▶ Obiettivo del compito: Riporti le righe dei record dalla riga che contiene "What portion of the pie excludes 182585?" fino alla riga che contiene "Is it true that SDS_P1 equals 11.7 at 05:00?", inclusa, rinominando "pie" in "donut" e lasciando invariato tutto il resto.

▶ I record:
====
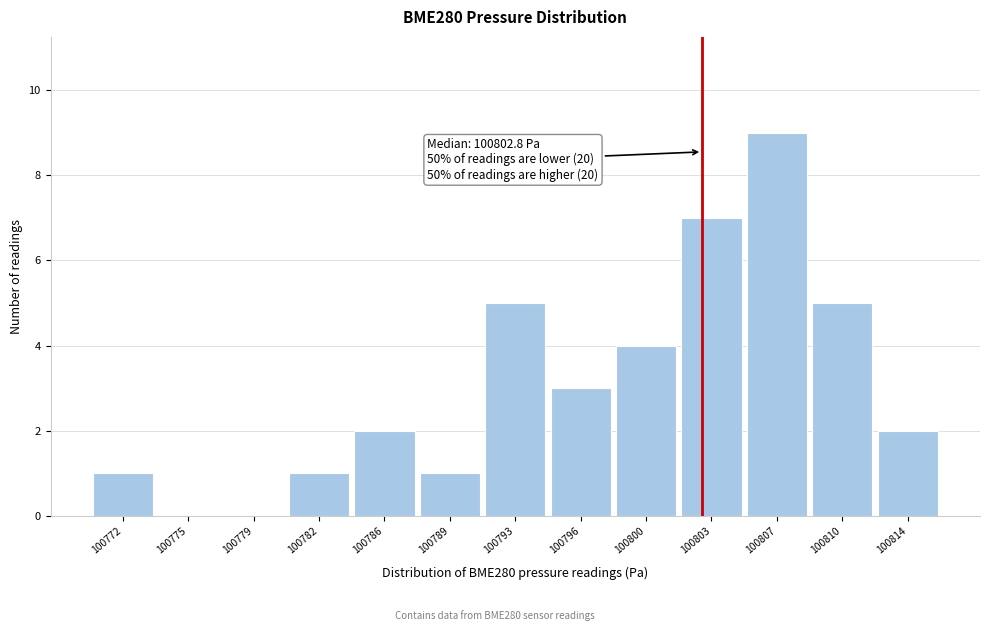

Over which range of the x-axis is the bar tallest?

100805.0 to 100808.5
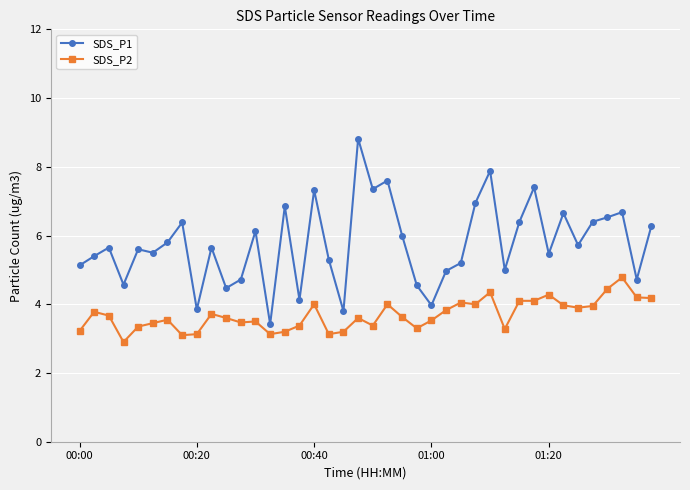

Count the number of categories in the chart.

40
====
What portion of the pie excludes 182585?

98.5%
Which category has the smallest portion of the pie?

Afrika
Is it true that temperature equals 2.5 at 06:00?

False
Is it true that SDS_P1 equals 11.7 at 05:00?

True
====
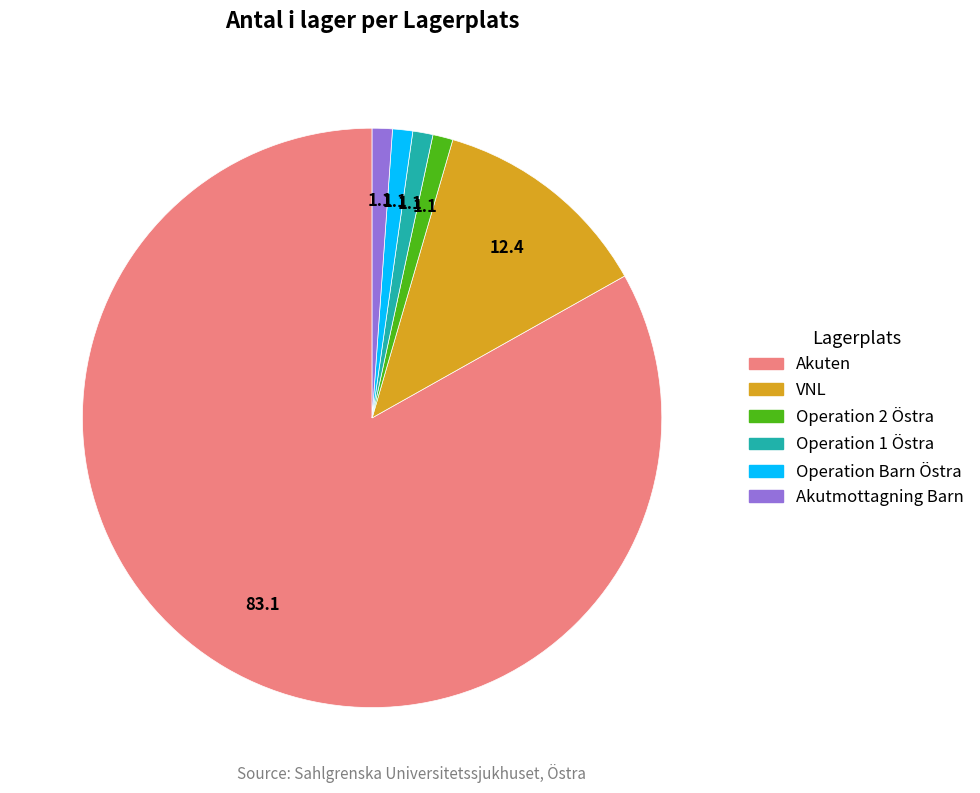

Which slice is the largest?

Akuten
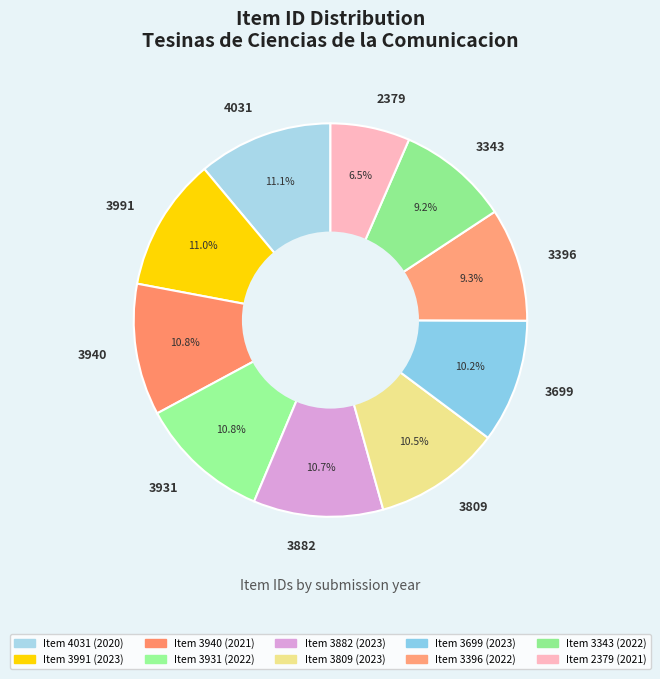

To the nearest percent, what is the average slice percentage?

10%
====
▶ Soluzione del compito:
What portion of the donut excludes 182585?

98.5%
Which category has the smallest portion of the donut?

Afrika
Is it true that temperature equals 2.5 at 06:00?

False
Is it true that SDS_P1 equals 11.7 at 05:00?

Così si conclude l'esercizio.